→ **WORK INSTRUCTIONS**
Which lines in the entries below contain the string "TEXT"? Pick out each of them and copy it.

[THE INPUT Boundary: Start]

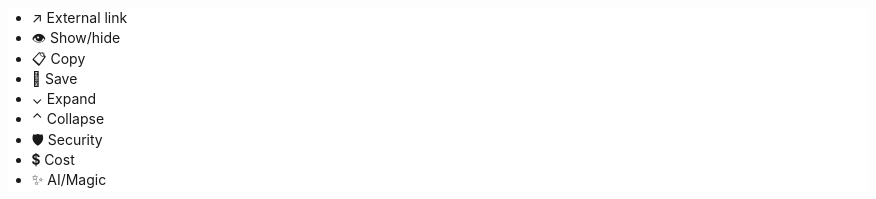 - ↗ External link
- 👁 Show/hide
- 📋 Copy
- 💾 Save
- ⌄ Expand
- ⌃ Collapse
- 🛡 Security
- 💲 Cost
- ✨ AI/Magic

[THE INPUT Boundary: End]
[THE INPUT Boundary: Start]

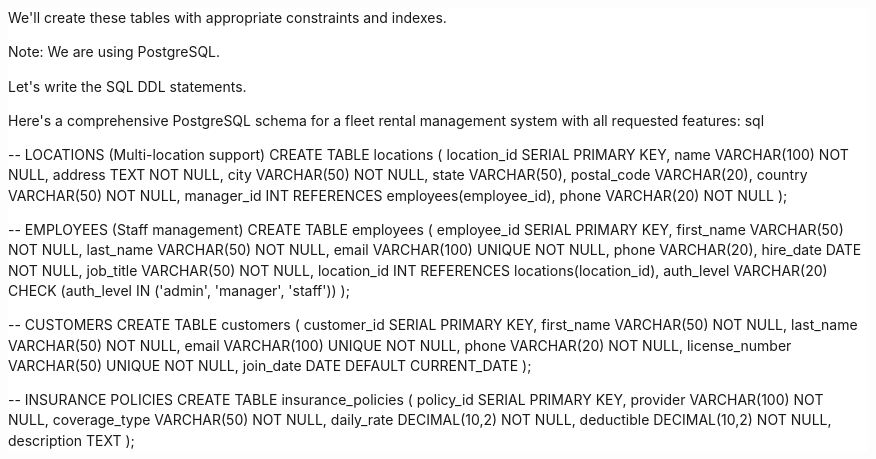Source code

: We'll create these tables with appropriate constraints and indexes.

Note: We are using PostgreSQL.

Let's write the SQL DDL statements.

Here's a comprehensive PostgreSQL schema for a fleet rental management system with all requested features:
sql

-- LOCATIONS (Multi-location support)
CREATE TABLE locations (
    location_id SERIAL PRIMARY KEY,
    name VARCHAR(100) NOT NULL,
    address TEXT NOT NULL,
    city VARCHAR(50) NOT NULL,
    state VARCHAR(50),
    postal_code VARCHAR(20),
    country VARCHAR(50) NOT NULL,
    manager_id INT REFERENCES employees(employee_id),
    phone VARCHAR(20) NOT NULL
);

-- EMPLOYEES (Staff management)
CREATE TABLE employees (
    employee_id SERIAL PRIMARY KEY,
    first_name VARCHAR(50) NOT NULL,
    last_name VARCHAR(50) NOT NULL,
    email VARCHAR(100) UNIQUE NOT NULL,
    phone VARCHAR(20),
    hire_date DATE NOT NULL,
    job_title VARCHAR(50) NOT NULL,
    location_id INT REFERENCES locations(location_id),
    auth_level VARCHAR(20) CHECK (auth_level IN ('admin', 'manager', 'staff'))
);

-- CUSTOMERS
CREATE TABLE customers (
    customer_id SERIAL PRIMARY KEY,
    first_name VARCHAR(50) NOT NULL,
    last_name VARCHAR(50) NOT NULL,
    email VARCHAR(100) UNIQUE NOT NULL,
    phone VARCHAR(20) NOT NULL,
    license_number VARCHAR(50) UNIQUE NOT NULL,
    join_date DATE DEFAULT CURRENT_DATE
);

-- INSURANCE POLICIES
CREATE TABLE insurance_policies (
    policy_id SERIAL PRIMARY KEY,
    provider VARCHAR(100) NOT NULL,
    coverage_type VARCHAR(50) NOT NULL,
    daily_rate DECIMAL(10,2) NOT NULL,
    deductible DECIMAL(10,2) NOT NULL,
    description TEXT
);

[THE INPUT Boundary: End]

→ **TASK RESULT**
    address TEXT NOT NULL,
    description TEXT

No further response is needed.